Genelux’s single-arm Phase 2 study evaluated 27 late-stage heavily-pretreated patients with platinum-resistant/refractory ovarian cancer with a median of four prior lines of therapy. Mr. Zindrick says 54% of patients had an objective response rate, or greater than a 30% reduction of tumor diameters, compared with less than 20% objective response observed in historical data. In addition, these patients achieved 11 months of progression-free survival, compared with less than five months historically.
“What caught the eye of gynecologic oncologists was Phase 2 data from a subgroup of platinum-refractory patients, where similar to the platinum-resistant patients, the therapeutic outcome were much improved as compared with historical standards,” Mr. Zindrick points out. “These platinum-refractory patients had 0% of objective response rate from their last previous platinum-based therapy, and yet in Genelux’s Phase 2 study, they achieved a remarkable 50% objective response rate.”
The data also confirmed Olvi-Vec-induced immune activation, generating tumor-specific T-cells in peripheral blood, suggesting long-term anti-tumor immune memory, he adds. In addition, there was large intraepithelial infiltration of CD4 and CD8 T-cells into tumor tissue; and favorable immune-related genetic signatures, making the tumor more susceptible to combination therapy.
At its two conference presentations in September, Genelux reported that median overall survival was 15.7 months for all patients. Nine of the 27 patients had survival of greater than 18 months, with four of these patients still alive beyond three-to-four years, even in a platinum-refractory patient with heavy tumor burden, Mr. Zindrick says. In patients with platinum-refractory disease, median overall survival was 15.2 months.
In addition, 86% of evaluable patients achieved tumor shrinkage while 96% of evaluable patients demonstrated a decrease of CA-125, the most useful ovarian cancer biomarker. Among these patients, four achieved 100% reduction of target tumor lesions, even in two platinum-refractory patients, and 85% achieved CA-125 response (i.e., at least a 50% reduction in CA-125 levels from a pre-treatment value.)
All of the Phase 2 data was based on a single cycle of treatment with the virus prior to chemotherapy, he points out. “Virus-induced changes in the tumor microenvironment may explain the apparent reversal of platinum resistance.”
Mr.
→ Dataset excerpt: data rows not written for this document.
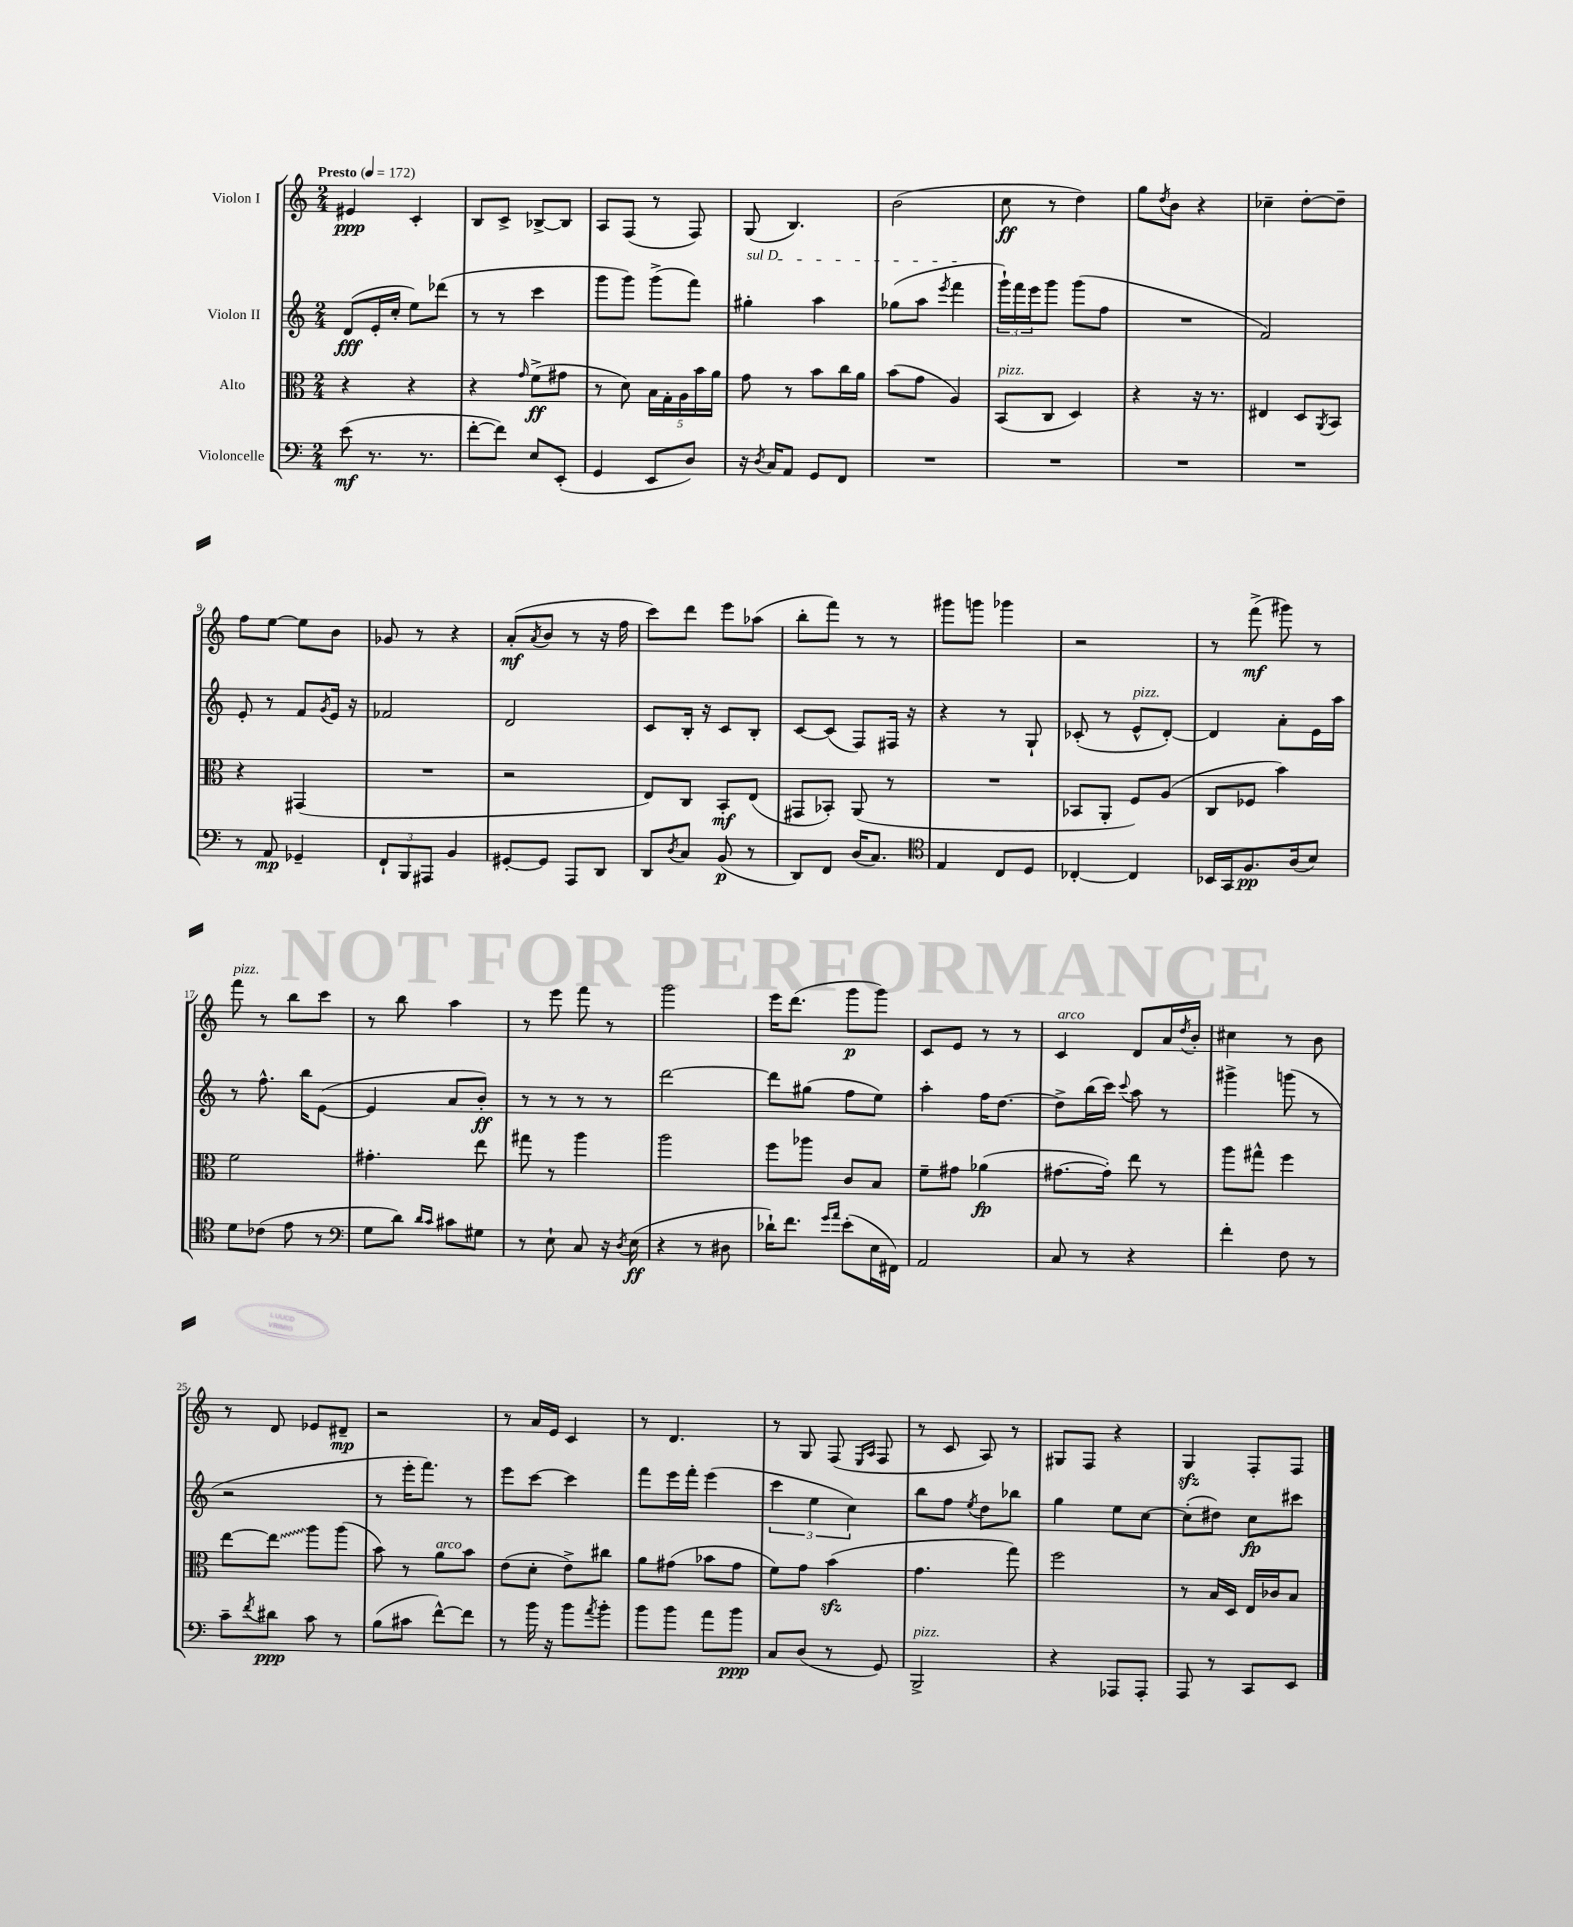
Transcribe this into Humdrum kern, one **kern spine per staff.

**kern	**kern	**kern	**kern
*staff4	*staff3	*staff2	*staff1
*clefF4	*clefC3	*clefG2	*clefG2
*k[]	*k[]	*k[]	*k[]
*M2/4	*M2/4	*M2/4	*M2/4
*MM172	*MM172	*MM172	*MM172
(8e	4r	(8d	4e#
8.r	.	16e'	.
.	.	16cc'	.
.	4r	8ee)	4c'
8.r	.	.	.
.	.	(8ddd-	.
=	=	=	=
[8f'	4r	8r	8B
8f])	.	8r	8c^
.	16qqg	.	.
8E	(8f^	4ccc	[8B-^
(8EE'	8g#	.	8B-]
=	=	=	=
4GG	8r	8ggg	8A
.	8d)	8ggg)	(8F
8EE	20B	(8ggg^	8r
.	20G'	.	.
.	20A	.	.
8D)	.	8fff)	8F)
.	20b	.	.
.	20a	.	.
=	=	=	=
16r	8g	4gg#'	(8G
8qD	.	.	.
16C	.	.	.
8AA	8r	.	4.B)
8GG	8b	4aa	.
8FF	16cc	.	.
.	16a	.	.
=	=	=	=
2r	(8b	(8gg-	(2b
.	8g	8aa	.
.	.	8qeee	.
.	4A)	4fff	.
=	=	=	=
2r	(8BB	24ggg`)	8cc
.	.	24fff	.
.	.	24eee	.
.	8C	8ggg	8r
.	4D)	(8ggg	4dd)
.	.	8ff	.
=	=	=	=
2r	4r	2r	8gg
.	.	.	8qdd
.	.	.	8b
.	16r	.	4r
.	8.r	.	.
=	=	=	=
2r	4E#	2f)	4cc-~
.	8D	.	[8dd'
.	8qAA	.	.
.	8BB	.	8dd~]
=	=	=	=
8r	4r	8e'	8ff
8AA	.	8r	[8ee
4GG-~	(4GG#	8f	8ee]
.	.	8qg	.
.	.	16e	8b
.	.	16r	.
=	=	=	=
12FF`	2r	2f-	8g-
12BBB	.	.	.
.	.	.	8r
12AAA#	.	.	.
4BB	.	.	4r
=	=	=	=
[8GG#'	2r	2d	(8a'
.	.	.	8qa
8GG#]	.	.	8b
8AAA	.	.	8r
8DD	.	.	16r
.	.	.	16ff
=	=	=	=
8DD	8E)	8c	8ccc)
8qD	.	.	.
8C	8C	16B'	8ddd
.	.	16r	.
(8BB	8BB'	8c	8eee
8r	(8E	8B'	(8aa-
=	=	=	=
8DD)	8GG#	[8c	8bb'
8FF	8BB-')	(8c]	8fff)
(16D	(8AA	8F)	8r
8.C)	.	.	.
.	8r	16F#	8r
.	.	16r	.
=	=	=	=
*clefC4	*	*	*
4E	2r	4r	8ggg#
.	.	.	8ggg
8C	.	8r	4ggg-
8D	.	8G`	.
=	=	=	=
[4C-'	8BB-	(8c-'	2r
.	8AA'	8r	.
4C-]	8F)	8e^^	.
.	(8A	[8d')	.
=	=	=	=
16BB-	8C	4d]	8r
16GG	.	.	.
8.F	8F-	.	(8fff^
.	4b)	8a'	8ggg#)
(16A	.	.	.
8B)	.	16e	8r
.	.	16aa	.
=	=	=	=
8d	2f	8r	8fff
(8c-	.	8.ff^^	8r
8e	.	.	8bb
.	.	16bb	.
8r	.	([8e	8ccc
=	=	=	=
*clefF4	*	*	*
8G	4.g#'	4e]	8r
8d)	.	.	8bb
16qqd	.	.	.
16qqc	.	.	.
8c#	.	8a	4aa
8G#	8ee	8b')	.
=	=	=	=
8r	8gg#	8r	8r
8E`	8r	8r	8eee
8C	4aa	8r	8fff
16r	.	8r	8r
8qD	.	.	.
(16E	.	.	.
=	=	=	=
4r	2aa	[2ddd	2ggg
8r	.	.	.
8D#	.	.	.
=	=	=	=
16d-`)	8ff	8ddd]	16eee
8.f	.	.	(8.ddd
.	8aa-	(8gg#	.
16qqg	.	.	.
16qqa	.	.	.
(8e'	8c	8ff	8ggg
16E	8B	8ee)	8ggg)
16FF#)	.	.	.
=	=	=	=
2AA	8f~	4aa'	8c
.	8g#	.	8e
.	(4a-	16ff	8r
.	.	[8.dd	.
.	.	.	8r
=	=	=	=
8C	[8.g#	8dd^]	4c
8r	.	(16bb	.
.	16g#'])	16ccc)	.
.	.	8qqccc	.
4r	8ee	8aa	8d
.	8r	8r	16a
.	.	.	8qdd
.	.	.	16b'
=	=	=	=
4f'	8aa	4ggg#^	4cc#
.	8gg#^^	.	.
8F	4ff	(8ggg	8r
8r	.	8r	8b
=	=	=	=
8c~	[8ee	2r	8r
8qf	.	.	.
8d#	8ee]	.	8d
8c	8aa	.	8e-
8r	(8aa	.	8d#~
=	=	=	=
(8B	8b)	8r	2r
8c#	8r	16eee'	.
.	.	8.fff)	.
[8f^^)	8a	.	.
8f]	8b	8r	.
=	=	=	=
8r	(8e	8eee	8r
16b	8d'	[8ccc	16a
16r	.	.	16e
8b	8e^)	4ccc]	4c
8qa	.	.	.
8b'	8cc#	.	.
=	=	=	=
8b	8a	8fff	8r
8b	(8g#	16eee	4.d
.	.	16fff'	.
8a	8b-	(4eee	.
8b	8g#	.	.
=	=	=	=
8C	8f)	6ccc	8r
(8D	8g	.	8G
.	.	6ee	.
8r	(4b	.	(8F
.	.	6cc)	.
.	.	.	16qqE
.	.	.	16qqA
8GG)	.	.	8F
=	=	=	=
2BBB^	4.g	8bb	8r
.	.	8ff	8c
.	.	8qee	.
.	.	8dd	8A)
.	8gg)	8bb-	8r
=	=	=	=
4r	2ff	4gg	8G#
.	.	.	8F
8AAA-	.	8ee	4r
8AAA-'	.	[8cc	.
=	=	=	=
8AAA	8r	(8cc']	4G
8r	16B	8dd#)	.
.	16D	.	.
8CC	16E	8cc	8F'
.	16c-	.	.
8EE	8B	8ccc#	8F
==	==	==	==
*-	*-	*-	*-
Zindrick says Genelux has worldwide freedom to operate, with no third-party blocking patents and no royalties owed, with respect to Olvi-Vec. Genelux has more than 50 patents issued in all major markets, including composition of matter, use and manufacturing.
Genelux used a German contract manufacturer for its Phase 2 batch of Olvi-Vec but now has established a manufacturing facility in San Diego. “We completed a GMP product run in the third quarter of 2020 and we will submit this data to the FDA ahead of our Phase 3 ovarian trial,” he adds.
“What gives us confidence moving forward is that other oncolytic virus programs by-and-large use intratumoral delivery of therapy and while we could also use this method, we are pursuing clinically-preferred routes of administration, such as an intraperitoneal delivery in ovarian cancer,” he says.
Genelux hopes to begin a Phase 2 study in mid-2021 to target difficult-to-treat metastatic diseases using IV delivery. “We think IV administration will be a game changer for our company and the field generally, because it can cover a wide range of advanced diseases with no effective treatment options.”